The first book I read last year was Nell Dunn's Up the Junction, a short novel published by Virago in 1963 consisting of a series of vignettes about the Battersea neighborhood in London which must at the time have been remarkably colorful gauging by the tone of the storytelling and of the characters portrayed. It seemed only fitting that I end the year with another Virago Classic by Nell Dunn, Poor Cow published in 1967. An equally colorful story, which coming so close on the heels of the very comforting and very innocuous Little House books, made me feel slightly disoriented and a little shocked even, so raw or visceral are the events that occur. It is again a no holds barred portrayal of a young woman who makes all the wrong choices in an era when 'anything went'.
In the introduction to the book it's noted that one critic said of the book: "I was disgusted, I was nauseated, I was saddened but I was not bored." Curiously so many years later when little raises eyebrows I had a slightly similar reaction. Disgusted or nauseated might be words too extreme for my feelings, but Joy's life is indeed something of a train wreck. You want her to succeed, but in a way she doesn't even try. That's not entirely true, but you can't help but shake your head by her actions and her naivety. Is it naivety or laziness or something else? Even decades later she makes you think and wonder.
Dunn was a Chelsea girl who moved to Battersea and worked in a sweets factory. She seems a little like a fish out of water, but from the sounds of it, she was very much at home in this other side of London. She was unencumbered by a formal education and all the baggage that comes with it. But books were her refuge, and Battersea was a world that freed her from a more conventional and rigid upbringing and obviously inspired her writing.

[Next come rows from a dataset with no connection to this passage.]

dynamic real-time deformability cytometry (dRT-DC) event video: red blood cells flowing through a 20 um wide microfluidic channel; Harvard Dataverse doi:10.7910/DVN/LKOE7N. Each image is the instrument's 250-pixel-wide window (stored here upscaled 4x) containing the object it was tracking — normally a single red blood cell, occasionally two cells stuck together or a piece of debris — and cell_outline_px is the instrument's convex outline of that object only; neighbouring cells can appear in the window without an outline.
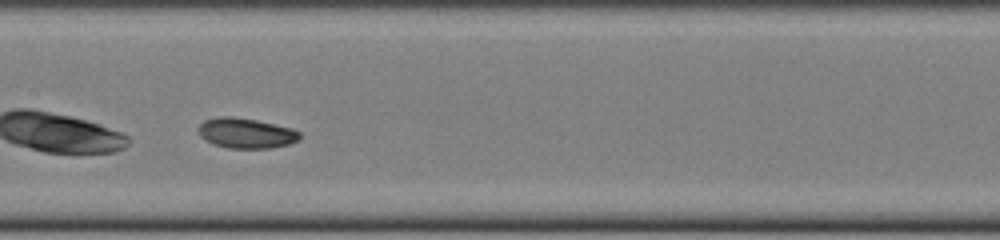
{"species": "common noctule bat (a hibernating species)", "species_latin": "Nyctalus noctula", "temperature_condition": "cold", "stored_images_in_passage": 37, "camera_frame_rate_fps": 3000, "um_per_image_px": 0.085, "animal": {"sex": "female", "body_mass_g": 22.0, "forearm_length_mm": 56.7}, "frame": {"image": 1, "passage_image": 11, "time_ms": 3.333, "image_size_px": [1000, 240], "cell_outline_px": [[300, 140], [288, 144], [272, 148], [228, 148], [212, 144], [204, 140], [200, 136], [200, 124], [204, 120], [220, 116], [232, 116], [256, 120], [292, 128], [300, 132]], "centroid_in_image_um": [20.92, 11.32], "position_along_channel_um": 186.5, "area_um2": 17.86}, "authors_computed_cell_mechanics": {"area_um2": 17.8602, "velocity_mm_per_s": 3.8628, "shape_relaxation_time_tau1_ms": 3.4084, "shape_relaxation_time_tau2_ms": 7.7373, "deformation_change_tau1": 0.0844, "deformation_change_tau2": 0.1097}}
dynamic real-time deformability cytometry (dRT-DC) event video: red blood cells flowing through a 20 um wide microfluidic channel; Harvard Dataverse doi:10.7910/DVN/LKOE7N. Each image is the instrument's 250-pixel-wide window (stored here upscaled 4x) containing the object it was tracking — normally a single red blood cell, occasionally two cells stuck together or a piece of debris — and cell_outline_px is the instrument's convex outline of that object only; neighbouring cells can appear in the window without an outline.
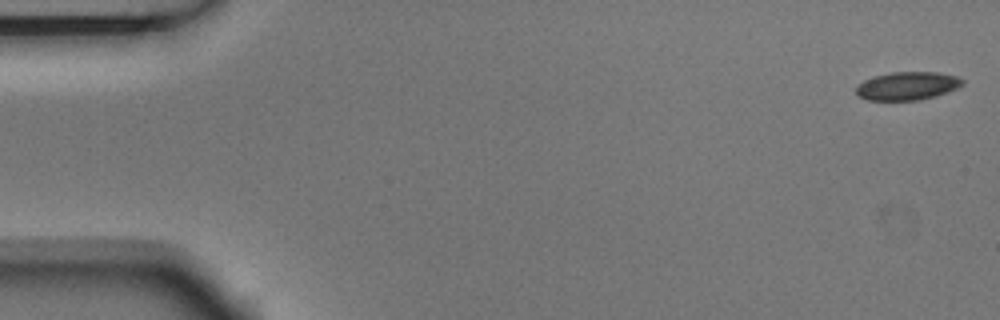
{"species": "Egyptian fruit bat (a non-hibernating species)", "species_latin": "Rousettus aegyptiacus", "temperature_condition": "room temperature", "stored_images_in_passage": 5, "camera_frame_rate_fps": 3000, "um_per_image_px": 0.085, "animal": {"sex": "male"}, "frame": {"image": 1, "passage_image": 1, "time_ms": 0.0, "image_size_px": [1000, 320], "cell_outline_px": [[964, 84], [956, 88], [936, 96], [920, 100], [868, 100], [860, 96], [856, 92], [856, 84], [864, 80], [876, 76], [892, 72], [936, 72], [956, 76], [964, 80]], "centroid_in_image_um": [77.12, 7.3], "position_along_channel_um": 7.9, "area_um2": 17.4}}
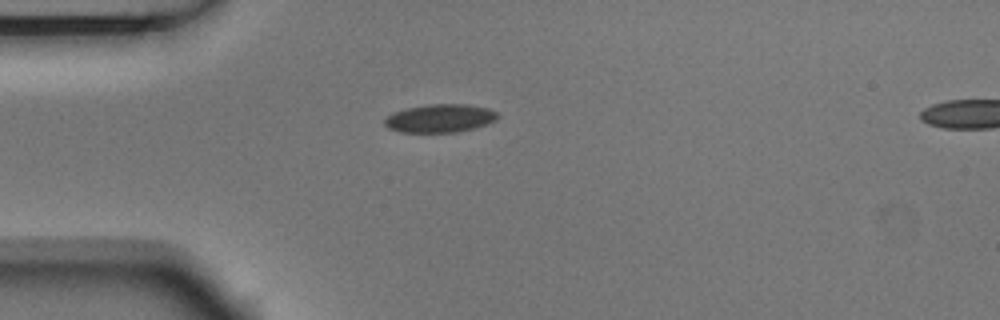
{"frame": {"image": 2, "passage_image": 4, "time_ms": 1.0, "image_size_px": [1000, 320], "cell_outline_px": [[500, 116], [496, 120], [488, 124], [476, 128], [456, 132], [400, 132], [388, 128], [384, 124], [384, 120], [392, 112], [408, 108], [428, 104], [468, 104], [488, 108], [496, 112]], "centroid_in_image_um": [37.42, 10.05], "position_along_channel_um": 47.6, "area_um2": 18.73}}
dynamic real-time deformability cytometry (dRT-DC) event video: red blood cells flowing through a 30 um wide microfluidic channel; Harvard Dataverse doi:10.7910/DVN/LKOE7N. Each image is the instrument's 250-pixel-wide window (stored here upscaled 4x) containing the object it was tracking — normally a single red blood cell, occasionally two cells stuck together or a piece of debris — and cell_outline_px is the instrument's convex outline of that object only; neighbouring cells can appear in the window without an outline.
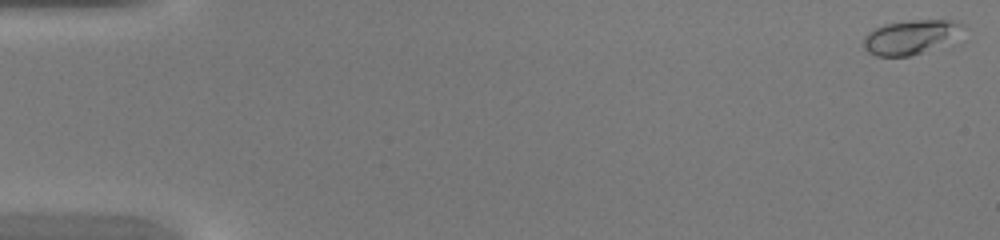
{"species": "common noctule bat (a hibernating species)", "species_latin": "Nyctalus noctula", "temperature_condition": "warm", "stored_images_in_passage": 45, "camera_frame_rate_fps": 3000, "um_per_image_px": 0.085, "animal": {"sex": "female", "body_mass_g": 20.0, "forearm_length_mm": 54.0}, "frame": {"image": 1, "passage_image": 1, "time_ms": 0.0, "image_size_px": [1000, 240], "cell_outline_px": [[964, 24], [920, 52], [908, 56], [876, 56], [868, 52], [864, 48], [864, 36], [868, 32], [884, 24], [912, 20], [956, 20]], "centroid_in_image_um": [77.12, 3.12], "position_along_channel_um": 7.9, "area_um2": 17.98}}
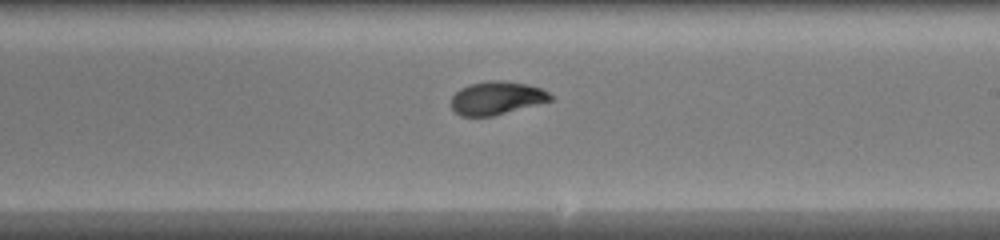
{"frame": {"image": 2, "passage_image": 27, "time_ms": 8.667, "image_size_px": [1000, 240], "cell_outline_px": [[552, 100], [492, 116], [460, 116], [452, 108], [452, 96], [460, 88], [468, 84], [492, 80], [504, 80], [528, 84], [540, 88], [548, 92], [552, 96]], "centroid_in_image_um": [42.2, 8.32], "position_along_channel_um": 246.8, "area_um2": 19.07}}
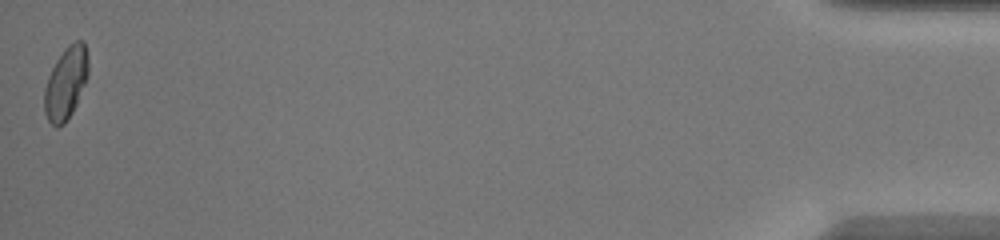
{"frame": {"image": 3, "passage_image": 45, "time_ms": 14.667, "image_size_px": [1000, 240], "cell_outline_px": [[88, 72], [84, 84], [76, 104], [72, 112], [64, 124], [56, 128], [48, 120], [44, 112], [44, 88], [48, 76], [56, 60], [64, 48], [68, 44], [76, 40], [84, 40], [88, 56]], "centroid_in_image_um": [5.59, 7.04], "position_along_channel_um": 429.6, "area_um2": 18.55}}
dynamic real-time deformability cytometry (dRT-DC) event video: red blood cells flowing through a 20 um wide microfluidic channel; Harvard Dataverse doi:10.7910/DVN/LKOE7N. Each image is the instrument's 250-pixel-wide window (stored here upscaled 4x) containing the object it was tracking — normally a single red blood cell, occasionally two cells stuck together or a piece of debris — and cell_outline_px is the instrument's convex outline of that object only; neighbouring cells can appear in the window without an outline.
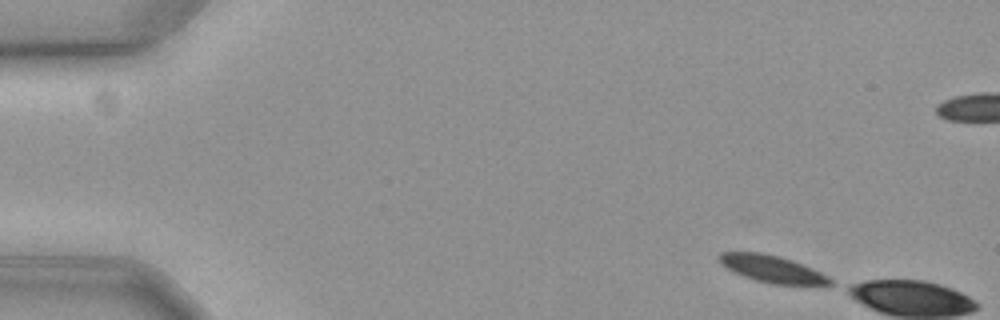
{"species": "common noctule bat (a hibernating species)", "species_latin": "Nyctalus noctula", "temperature_condition": "cold", "stored_images_in_passage": 4, "camera_frame_rate_fps": 3000, "um_per_image_px": 0.085, "animal": {"sex": "female", "body_mass_g": 19.3, "forearm_length_mm": 54.1}, "frame": {"image": 1, "passage_image": 1, "time_ms": 0.0, "image_size_px": [1000, 320], "cell_outline_px": [[832, 284], [772, 284], [756, 280], [744, 276], [720, 264], [716, 256], [720, 252], [760, 252], [780, 256], [792, 260], [812, 268], [828, 276], [832, 280]], "centroid_in_image_um": [65.58, 22.83], "position_along_channel_um": 19.4, "area_um2": 17.28}}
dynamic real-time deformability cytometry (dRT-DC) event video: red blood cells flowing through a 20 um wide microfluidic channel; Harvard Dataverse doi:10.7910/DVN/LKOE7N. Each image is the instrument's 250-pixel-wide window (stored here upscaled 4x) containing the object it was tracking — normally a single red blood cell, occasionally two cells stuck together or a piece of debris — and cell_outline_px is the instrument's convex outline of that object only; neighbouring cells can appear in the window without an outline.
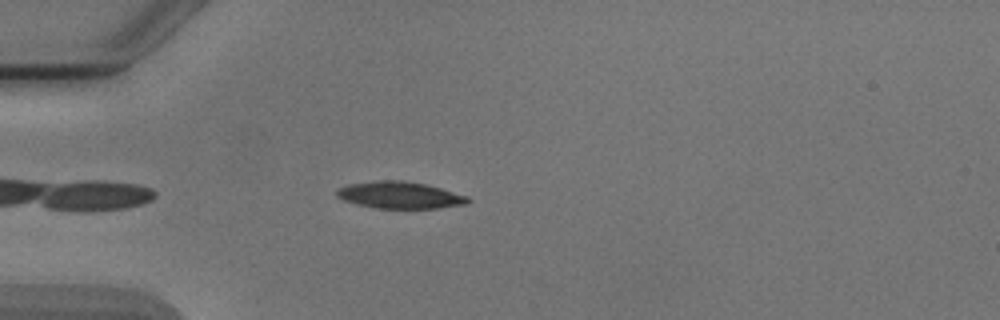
{"species": "Egyptian fruit bat (a non-hibernating species)", "species_latin": "Rousettus aegyptiacus", "temperature_condition": "cold", "stored_images_in_passage": 5, "camera_frame_rate_fps": 3000, "um_per_image_px": 0.085, "animal": {"sex": "male"}, "frame": {"image": 1, "passage_image": 5, "time_ms": 4.667, "image_size_px": [1000, 320], "cell_outline_px": [[472, 200], [468, 204], [436, 208], [376, 208], [356, 204], [344, 200], [336, 196], [336, 192], [340, 188], [348, 184], [376, 180], [400, 180], [428, 184], [468, 196]], "centroid_in_image_um": [34.02, 16.58], "position_along_channel_um": 51.0, "area_um2": 20.63}}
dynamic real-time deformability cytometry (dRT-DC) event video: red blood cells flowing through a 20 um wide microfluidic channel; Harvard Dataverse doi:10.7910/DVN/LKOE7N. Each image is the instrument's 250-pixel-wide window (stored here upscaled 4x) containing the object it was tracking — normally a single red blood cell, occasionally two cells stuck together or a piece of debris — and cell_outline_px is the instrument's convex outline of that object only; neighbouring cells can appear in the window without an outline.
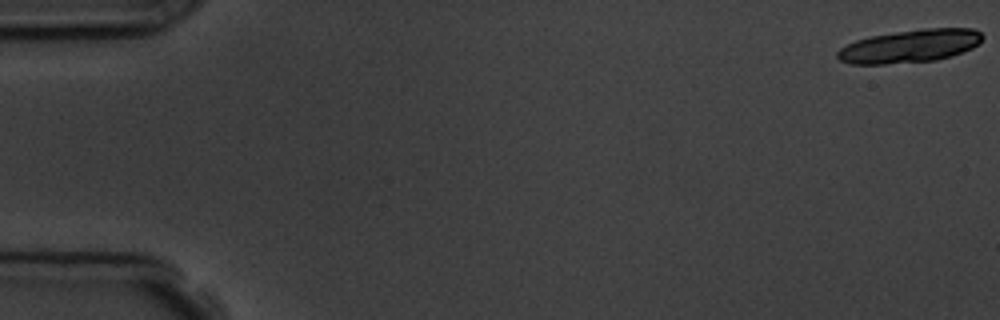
{"species": "common noctule bat (a hibernating species)", "species_latin": "Nyctalus noctula", "temperature_condition": "room temperature", "stored_images_in_passage": 6, "camera_frame_rate_fps": 3000, "um_per_image_px": 0.085, "animal": {"sex": "male", "body_mass_g": 19.5, "forearm_length_mm": 54.6}, "frame": {"image": 1, "passage_image": 1, "time_ms": 0.0, "image_size_px": [1000, 320], "cell_outline_px": [[984, 36], [972, 48], [952, 56], [936, 60], [884, 64], [852, 64], [840, 60], [836, 56], [836, 52], [840, 48], [856, 40], [872, 36], [920, 28], [972, 28], [980, 32]], "centroid_in_image_um": [77.34, 3.92], "position_along_channel_um": 7.7, "area_um2": 27.74}}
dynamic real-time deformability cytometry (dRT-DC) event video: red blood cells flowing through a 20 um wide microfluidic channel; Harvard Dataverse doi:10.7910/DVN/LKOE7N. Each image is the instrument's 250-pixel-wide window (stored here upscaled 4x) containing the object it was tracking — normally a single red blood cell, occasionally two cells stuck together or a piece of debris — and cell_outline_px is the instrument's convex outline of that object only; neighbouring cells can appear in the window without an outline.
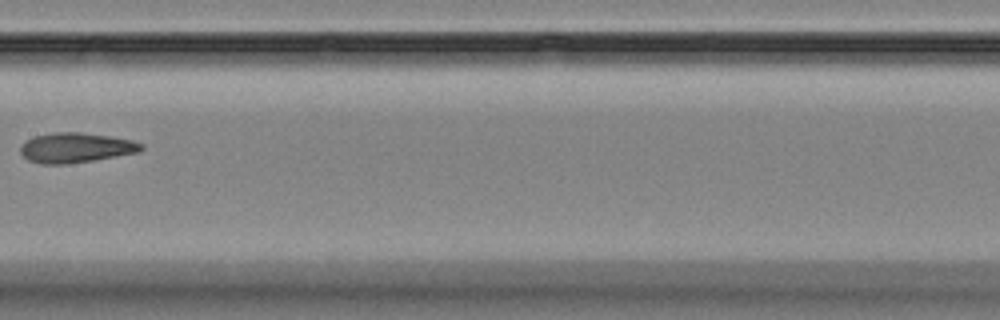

"Nell Dunn felt she had discovered a world where women did not depend on male patronage, where they went their own ways, sexually and financially, where there was plenty of work, so much work they could afford to be cheeky, rebellious, loud-mouthed. If they lost one job, they got another. If they lost one man, they got another. The humor and energy, the violence and the freedom were exciting. Nobody pretended, nobody was pretentious. It seemed a real world, where women could lead real lives. They did not seem oppressed, despite their low pay. There was a sense of matriarchy. Women were strong, openly strong, rather than deviously influential."
Joy is a curious character and you wonder how many "Joys" Dunn must have met or known in those days. She is unapologetic and her name actually very much fits her, but she is also the "poor cow" of the title. You get the sense she is happy in her own way and utterly vivacious and fun loving. She may make poor choices, but she knows it and does it anyway-hence the 'poor cow'.
At the start of the novel twenty-two-year-old Joy has just had a baby, a week-old son clinging to her as she toddles down Fulham Broadway from the hospital, skint but starving hungry. She and little Jonny return home to Tom, who is a thief by trade. She knows better--"never marry a thief", because inevitably he'll get caught, which he does. And sent to jail for four years. And so the scene is set and Joy must fend for herself. She takes up with Tom's colleague, Dave, with whom she clicks in a happy and satisfying way until he, too, is caught thieving. It's almost comical that she and Dave are together after his heist, when the cops arrive and he makes a dash for freedom she calls out, 'don't leave me, Dave', and he comes back only to be taken away.
Joy always seems to manage be it through barmaiding or modeling (in the nude . . .) or taking money for favors. Her idea of achievement is getting a car, the ultimate wish come true. She even takes her driver's test sure she can seduce the instructor into passing her and surprised when he resists. Whatever happens, good or bad, she is always a good mother, and Joy's joy is her son Jonny.
This is such a 60s-ish, Virago-ish book. I like the way Dunn captures the feel of the time and place through use of language and Joy's personality shines through her conversations with her aunt and friend and her letters to Dave (and his replies back on the same letter). It's a fascinating slice of life from an endlessly fascinating period of history.